Peer to Pier: Conversations with fellow travelers

Lucy Fleming, 62, and her husband Mick own the Lodge at Chaa Creek, Belize’s first jungle resort, which opened its doors in 1981.  Chaa Creek has been consistently ranked as the best eco resort in the Caribbean for years by the likes of Conde Nast and National Geographic Adventure Magazine.  I came away from a stay there awed by the energy and vibrancy of the jungle—and the Flemings.

It is hard to imagine an environment that is more vividly alive than the jungle—lush, teeming, unfurling, changing, challenging, chaotic, diverse, primal, unpredictable, light, dark, and, most certainly, inspiring and instructive.

Belize presented stunning lessons in the duality of life. While at Chaa Creek, we observed the lifecycle of a “Belizean Blue” at the lodge’s butterfly farm.  We were taught about the natural healing—and hazardous—properties of plants along the rain forest medicine trail.  We learned about the rise and fall of the Mayan civilization.

In the words of Deborah Chaskin, “Just like the butterfly, I too will awaken in my own time.”   We hope you enjoy this conversation with Lucy Fleming, as she describes her ongoing awakening and the dream that is Chaa Creek. www.chaacreek.com

Meg: Tell me about the first time you traveled alone.

Lucy: My first really alone travel was the summer before college, going across the country with the JJ Rider Circus.
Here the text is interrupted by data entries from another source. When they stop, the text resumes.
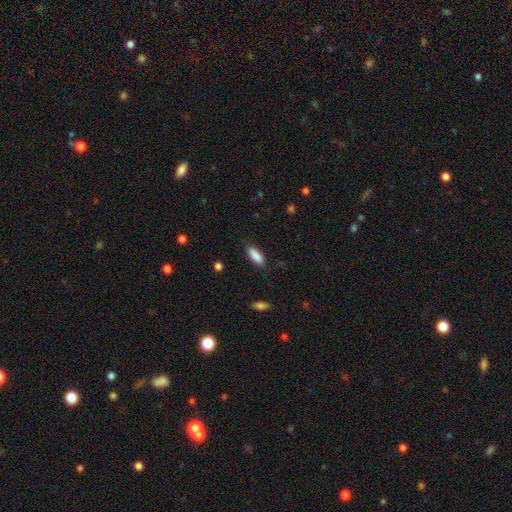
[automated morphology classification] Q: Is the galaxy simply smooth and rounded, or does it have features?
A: smooth — 89%.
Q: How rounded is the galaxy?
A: in between — 72%.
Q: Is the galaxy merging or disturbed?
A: none — 85%.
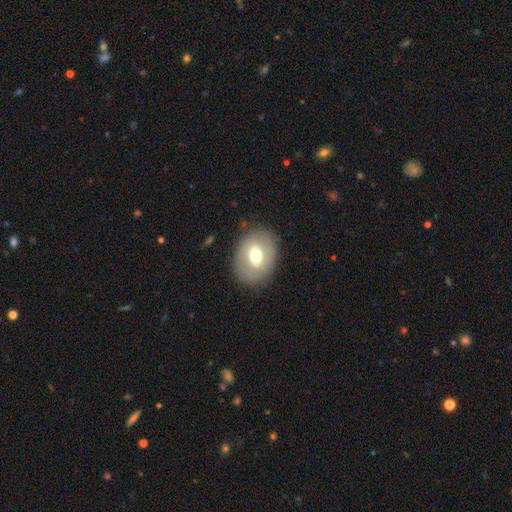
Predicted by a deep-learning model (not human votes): smooth_or_featured: smooth (p=0.58) [alt: featured or disk p=0.34]
how_rounded: in between (p=0.69) [alt: round p=0.30]
merging: none (p=0.83) [alt: minor disturbance p=0.11]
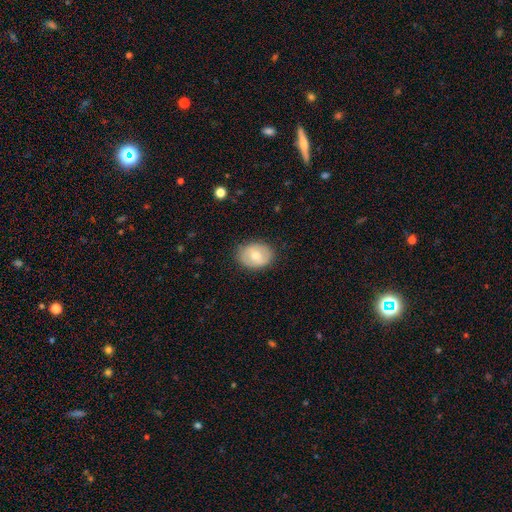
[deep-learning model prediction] Smooth or featured?
  - smooth: 63% *
  - featured or disk: 30%
  - star or artifact: 7%
How rounded?
  - in between: 59% *
  - round: 40%
  - cigar-shaped: 1%
Merging?
  - none: 81% *
  - minor disturbance: 14%
  - major disturbance: 3%
  - merger: 1%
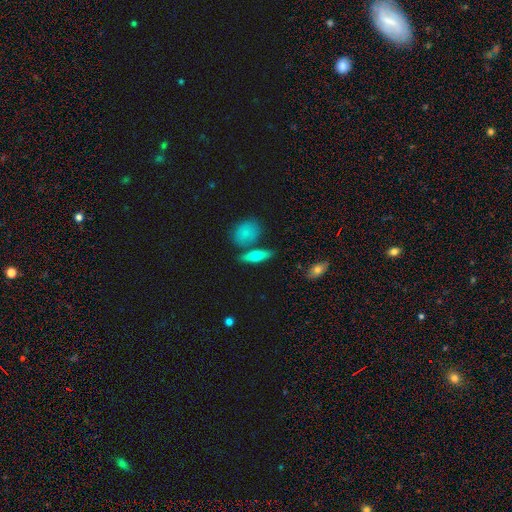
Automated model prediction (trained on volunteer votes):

Once on board, I soon realized that this traveling circus was its own traveling world and as a mere lackey it was going to be hard rote being accepted by this fascinating and eclectic group of new colleagues. This was 1967 and the circuses and carnivals of the day still endorsed freak shows which meant that we had our fat and bearded ladies, midget families, extra tall, tattooed and pierced men, and a wide assortment of the human oddities of the day. Fire-eater and sword swallower thrill acts joined the more accomplished acrobatic, horse prancing and knife throwing shows.

I’ll never forget the excitement of everyone pitching in to put up the tents in a new venue; the constant training for the various acts and the wild energy that ran through this tight knit circus family that held generations of nomadic history. I was called upon where needed and helped out with starting up and taking down, and  everything in between from cooking  to costumes repair, feeding the animals and repairing equipment, tallying receipts, and child minding, you name it, I did it. I guess that because I was a college kid, I was especially put through my paces by some, but then truly embraced by others. All in all I did manage to win my way to acceptance before leaving the group. I still consider this one of my favorite accomplishments.

Meg: Have you ever had an experience where you took a wrong turn, literally or figuratively, and found something that you wouldn’t have wanted to miss?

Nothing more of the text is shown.